Dialects of Discord: Using Word Embedding Models to analyse preferred vocabularies in political debate through time

Date:

In the early 1980s, the controversy regarding placement or non‐placement of cruise missiles led to the greatest popular protests in Dutch history and to a long and often bitter political controversy. The NATO “double‐track decision” of 1979 envisioned the placement of nuclear weapons in the Netherlands, to which the Dutch government eventually agreed in 1985. After 1985, due to declining tensions between the Soviet Block and NATO, the new cruise missiles were never stationed in the Netherlands. We wanted to analyse this acrimonious debate using Word Embedding Models (WEMs) and the proceedings of the Dutch lower and upper house of Parliament during the 1970s and 1980s.

Inspired by, among others, Benjamin Schmidt (see Ben’s Bookworm Blog) we decided to use a large historical dataset and word embeddings to investigate relations between the words used in the nuclear weapon debates. In our case study, the official political positions either for or against deployment, as expressed in party manifestos and voting behaviour inside parliament, were stable throughout the period (1970-1989). We demonstrate that in spite of this apparent stability, the vocabularies used by representatives of different political parties show significant changes through time.

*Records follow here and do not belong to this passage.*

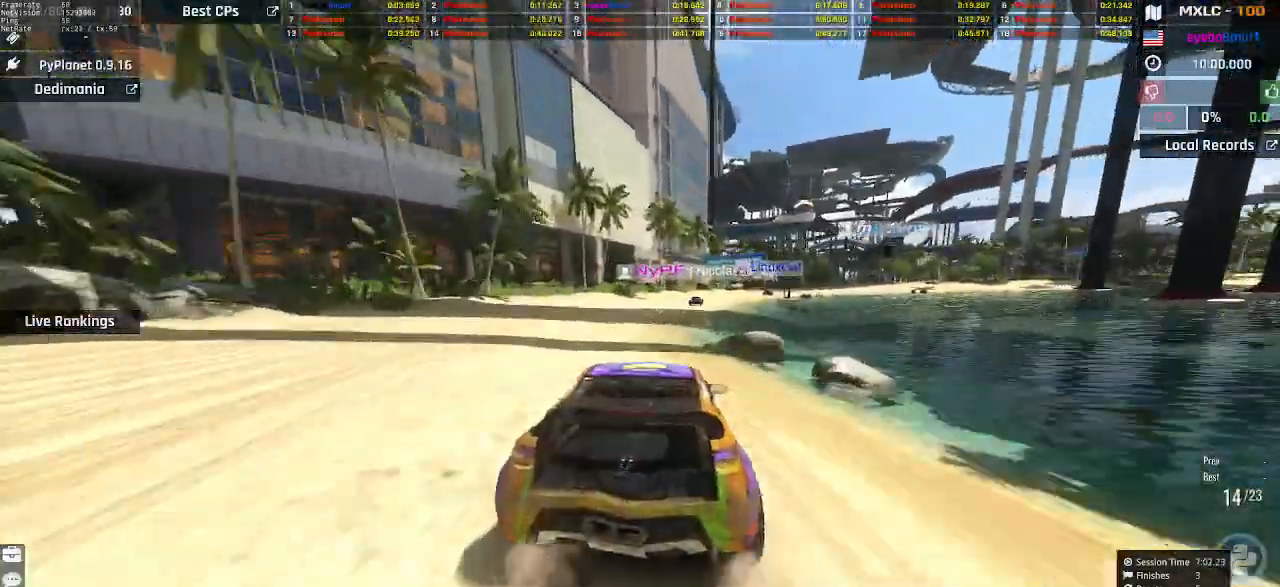
{"keys": ["up"], "events": [[333, "right", "down"], [500, "right", "up"]]}
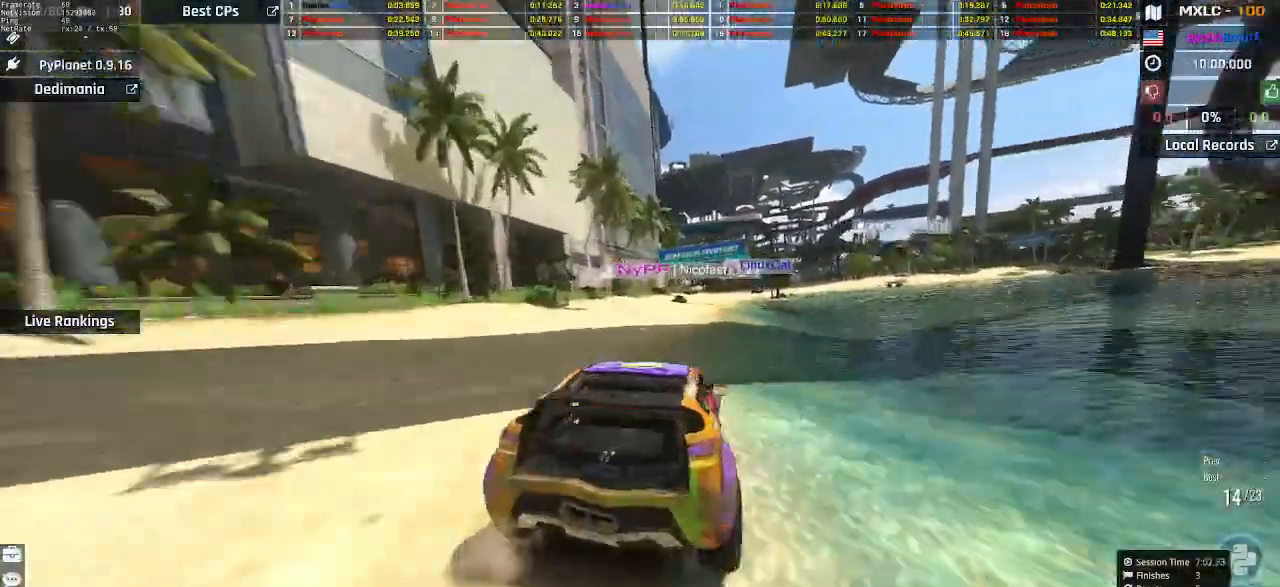
{"keys": ["right", "up"], "events": [[167, "left", "down"], [433, "left", "up"], [433, "right", "down"]]}
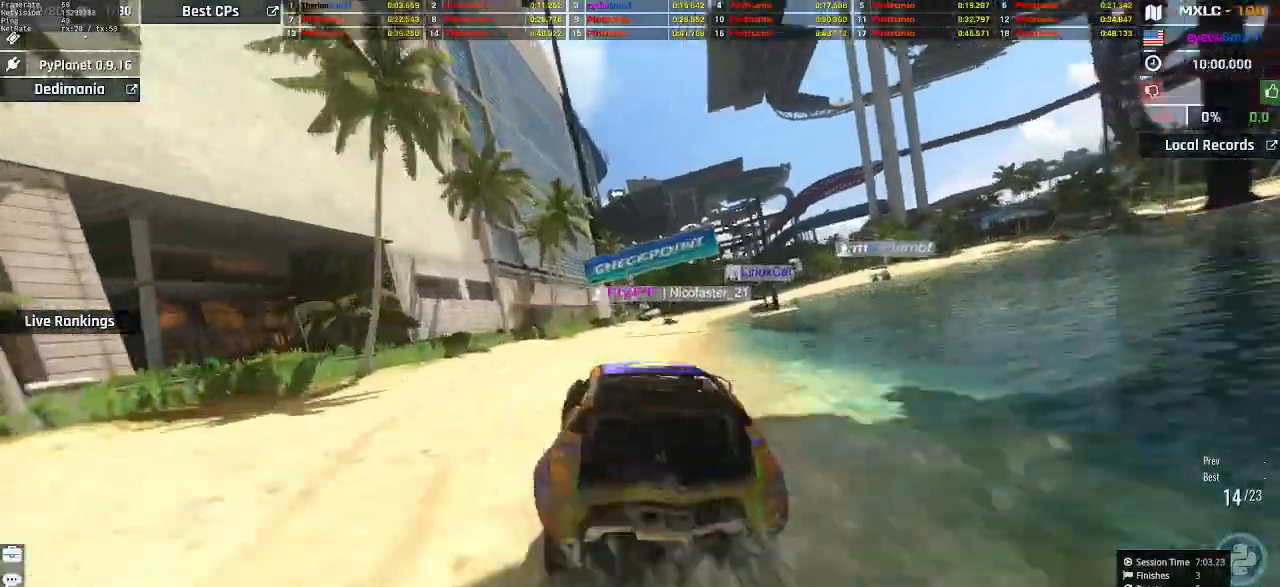
{"keys": ["right", "up"], "events": [[233, "right", "up"], [467, "right", "down"]]}
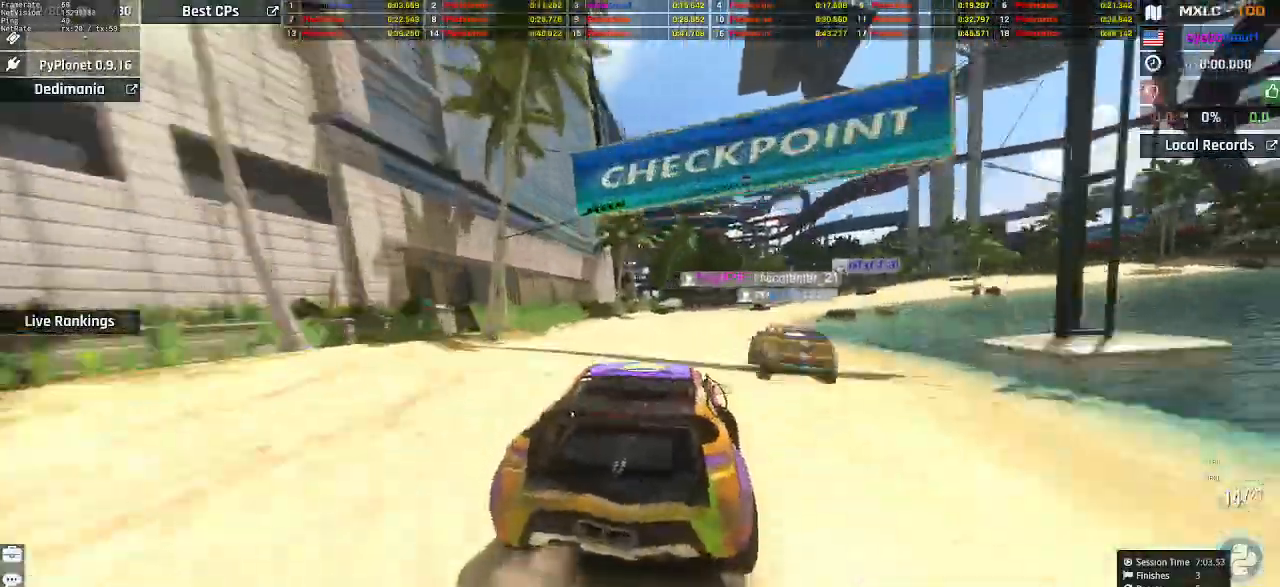
{"keys": ["up"], "events": [[233, "right", "up"], [300, "right", "down"], [367, "right", "up"]]}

By Ralf Futselaar and Milan van Lange

Data

In this investigation we used a dataset of parliamentary records, known in Dutch as the Handelingen der Staten-Generaal. The data contains the verbatim minutes of both houses of parliament for the period 1814-1995. The dataset was first digitized by the Royal Library of the Netherlands and dramatically improved in the Political Mashup-project that ran from 2012 to 2016. The dataset consists of a large collection of XML files containing the complete minutes of all the meetings of the lower and upper chambers of parliament, separated by date, topic, political affiliation, etc. The corpus is not only sufficiently comprehensive for the creation of WEMs (an average of 1266 documents/topics per year for the period under scrutiny), but is complete. This makes it an excellent corpus for various forms of automated text analysis.

Method

We have used the Handelingen and Google’s word2vec algorithm to train a first WEM on the complete corpus 1970-1989. We started with the Dutch word for “nuclear weapon” (“kernwapen”) and identified its nearest neighbours (words close in vector space) inside this WEM. We manually annotated all synonyms and near‐ synonyms of “nuclear weapon” used in the proceedings of both houses of parliament during the period under scrutiny. By using the mean of all the vectors of these words, we have created a combined vector representing the concept, rather than the term of “nuclear weapon” in vector space. Based on this combined vector we have identified nearest neighbours of words used to refer to nuclear weapons inside the WEMs. These terms have been manually classified, insofar relevant, into terms associated with a pro‐proliferation or anti‐proliferation viewpoint, for example “defense” and “disarmament” respectively. We used these viewpoint-associated words to create a pro-proliferation combined vector, and an anti-proliferation one.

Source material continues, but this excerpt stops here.